◆ **EXERCISE INSTRUCTIONS**
How many lines in the material below contain the word "ljudskih"? Write only the number.
** Opening DATA FOR THE TASK block **
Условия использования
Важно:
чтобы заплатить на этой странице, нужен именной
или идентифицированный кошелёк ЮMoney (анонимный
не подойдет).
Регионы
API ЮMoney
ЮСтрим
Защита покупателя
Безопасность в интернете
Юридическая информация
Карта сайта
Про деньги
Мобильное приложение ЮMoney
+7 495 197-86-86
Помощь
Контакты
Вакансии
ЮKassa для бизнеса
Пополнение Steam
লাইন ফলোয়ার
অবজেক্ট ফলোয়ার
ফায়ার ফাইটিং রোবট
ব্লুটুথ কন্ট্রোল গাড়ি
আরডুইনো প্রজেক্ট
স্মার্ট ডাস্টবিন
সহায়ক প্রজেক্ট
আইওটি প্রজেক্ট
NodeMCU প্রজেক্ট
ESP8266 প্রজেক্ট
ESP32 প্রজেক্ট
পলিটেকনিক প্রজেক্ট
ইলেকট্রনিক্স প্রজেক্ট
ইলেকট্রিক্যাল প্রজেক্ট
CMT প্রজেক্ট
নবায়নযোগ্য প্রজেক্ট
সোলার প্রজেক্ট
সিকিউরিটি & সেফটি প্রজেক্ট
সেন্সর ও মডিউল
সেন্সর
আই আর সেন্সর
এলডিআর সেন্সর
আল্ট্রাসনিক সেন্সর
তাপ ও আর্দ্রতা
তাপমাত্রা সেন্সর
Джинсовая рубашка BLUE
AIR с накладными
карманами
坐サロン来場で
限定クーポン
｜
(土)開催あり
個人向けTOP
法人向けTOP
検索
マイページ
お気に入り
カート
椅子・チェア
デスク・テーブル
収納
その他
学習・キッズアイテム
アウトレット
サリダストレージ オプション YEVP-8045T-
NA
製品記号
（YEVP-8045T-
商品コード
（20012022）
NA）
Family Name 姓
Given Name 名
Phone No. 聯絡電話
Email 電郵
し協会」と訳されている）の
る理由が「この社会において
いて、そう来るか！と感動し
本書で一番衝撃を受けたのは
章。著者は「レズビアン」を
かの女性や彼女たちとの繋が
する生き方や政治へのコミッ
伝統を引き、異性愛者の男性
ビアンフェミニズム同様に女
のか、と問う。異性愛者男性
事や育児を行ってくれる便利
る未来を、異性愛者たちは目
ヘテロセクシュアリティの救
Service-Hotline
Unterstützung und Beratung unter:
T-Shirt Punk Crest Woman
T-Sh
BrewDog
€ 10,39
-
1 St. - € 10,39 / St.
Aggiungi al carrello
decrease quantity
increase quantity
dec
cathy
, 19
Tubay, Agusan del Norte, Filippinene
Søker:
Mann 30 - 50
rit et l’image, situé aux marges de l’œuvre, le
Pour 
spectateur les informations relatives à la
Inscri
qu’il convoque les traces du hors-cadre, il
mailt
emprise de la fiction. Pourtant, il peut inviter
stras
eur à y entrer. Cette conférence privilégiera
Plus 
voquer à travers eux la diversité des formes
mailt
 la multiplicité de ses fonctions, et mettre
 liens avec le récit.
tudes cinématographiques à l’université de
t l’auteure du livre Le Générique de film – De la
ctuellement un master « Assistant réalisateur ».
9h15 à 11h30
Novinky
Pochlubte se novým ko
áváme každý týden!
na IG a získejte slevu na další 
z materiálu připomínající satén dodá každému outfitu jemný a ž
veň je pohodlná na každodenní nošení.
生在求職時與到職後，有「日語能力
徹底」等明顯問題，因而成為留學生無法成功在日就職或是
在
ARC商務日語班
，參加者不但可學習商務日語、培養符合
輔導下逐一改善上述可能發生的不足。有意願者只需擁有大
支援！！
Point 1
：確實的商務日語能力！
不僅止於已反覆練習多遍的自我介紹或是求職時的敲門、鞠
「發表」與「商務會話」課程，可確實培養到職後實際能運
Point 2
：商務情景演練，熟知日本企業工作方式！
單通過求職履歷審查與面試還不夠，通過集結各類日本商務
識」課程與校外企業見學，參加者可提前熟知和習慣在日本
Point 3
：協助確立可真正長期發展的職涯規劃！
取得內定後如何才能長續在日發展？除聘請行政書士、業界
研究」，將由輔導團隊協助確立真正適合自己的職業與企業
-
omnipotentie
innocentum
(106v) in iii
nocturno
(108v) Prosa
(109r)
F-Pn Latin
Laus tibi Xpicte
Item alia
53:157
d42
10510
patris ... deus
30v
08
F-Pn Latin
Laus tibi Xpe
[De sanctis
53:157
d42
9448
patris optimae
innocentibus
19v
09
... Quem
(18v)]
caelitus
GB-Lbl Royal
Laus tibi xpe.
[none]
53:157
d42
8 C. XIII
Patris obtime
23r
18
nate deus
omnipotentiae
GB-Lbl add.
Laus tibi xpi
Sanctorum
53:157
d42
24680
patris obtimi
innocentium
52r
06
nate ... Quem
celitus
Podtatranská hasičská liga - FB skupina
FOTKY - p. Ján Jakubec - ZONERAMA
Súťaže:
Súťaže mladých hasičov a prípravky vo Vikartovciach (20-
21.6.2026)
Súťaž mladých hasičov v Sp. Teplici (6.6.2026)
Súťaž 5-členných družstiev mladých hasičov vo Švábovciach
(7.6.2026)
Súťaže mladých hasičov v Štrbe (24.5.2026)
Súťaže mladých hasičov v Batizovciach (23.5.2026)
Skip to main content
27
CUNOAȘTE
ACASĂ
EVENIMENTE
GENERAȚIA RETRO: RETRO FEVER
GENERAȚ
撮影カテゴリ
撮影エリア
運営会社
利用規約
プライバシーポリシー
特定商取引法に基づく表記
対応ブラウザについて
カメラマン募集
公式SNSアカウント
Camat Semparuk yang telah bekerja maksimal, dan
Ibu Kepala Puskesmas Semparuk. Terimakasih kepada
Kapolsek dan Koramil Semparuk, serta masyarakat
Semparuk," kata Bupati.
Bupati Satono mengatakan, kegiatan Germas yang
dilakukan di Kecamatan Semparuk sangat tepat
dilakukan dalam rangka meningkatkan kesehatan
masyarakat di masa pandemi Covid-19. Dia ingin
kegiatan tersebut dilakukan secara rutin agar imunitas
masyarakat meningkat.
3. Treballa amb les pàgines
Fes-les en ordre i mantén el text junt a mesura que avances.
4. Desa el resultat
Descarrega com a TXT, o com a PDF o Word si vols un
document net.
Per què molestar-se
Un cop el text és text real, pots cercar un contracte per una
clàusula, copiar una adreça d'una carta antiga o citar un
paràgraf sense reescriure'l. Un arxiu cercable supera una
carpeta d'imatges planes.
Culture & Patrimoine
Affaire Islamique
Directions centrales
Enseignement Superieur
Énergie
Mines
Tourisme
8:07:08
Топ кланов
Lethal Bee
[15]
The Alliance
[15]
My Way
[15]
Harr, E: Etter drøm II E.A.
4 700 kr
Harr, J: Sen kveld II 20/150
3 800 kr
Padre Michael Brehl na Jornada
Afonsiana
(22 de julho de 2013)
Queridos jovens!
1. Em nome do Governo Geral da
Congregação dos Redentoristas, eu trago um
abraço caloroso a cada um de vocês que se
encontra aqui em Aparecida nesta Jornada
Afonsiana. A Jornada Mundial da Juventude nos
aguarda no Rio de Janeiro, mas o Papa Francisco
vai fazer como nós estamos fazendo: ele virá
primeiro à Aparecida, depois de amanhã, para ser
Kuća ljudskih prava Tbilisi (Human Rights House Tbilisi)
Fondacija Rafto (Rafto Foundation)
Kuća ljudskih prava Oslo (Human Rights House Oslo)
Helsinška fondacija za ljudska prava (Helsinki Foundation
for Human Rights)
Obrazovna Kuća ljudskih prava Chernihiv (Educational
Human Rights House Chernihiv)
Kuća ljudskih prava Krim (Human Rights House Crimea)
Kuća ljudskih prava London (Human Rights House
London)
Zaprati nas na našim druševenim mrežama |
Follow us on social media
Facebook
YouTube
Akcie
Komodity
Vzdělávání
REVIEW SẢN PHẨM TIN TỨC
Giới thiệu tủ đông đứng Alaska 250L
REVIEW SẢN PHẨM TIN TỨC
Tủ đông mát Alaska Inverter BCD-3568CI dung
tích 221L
** Closing DATA FOR THE TASK block **
◆ **RESPONSE FOR THIS EXERCISE**
5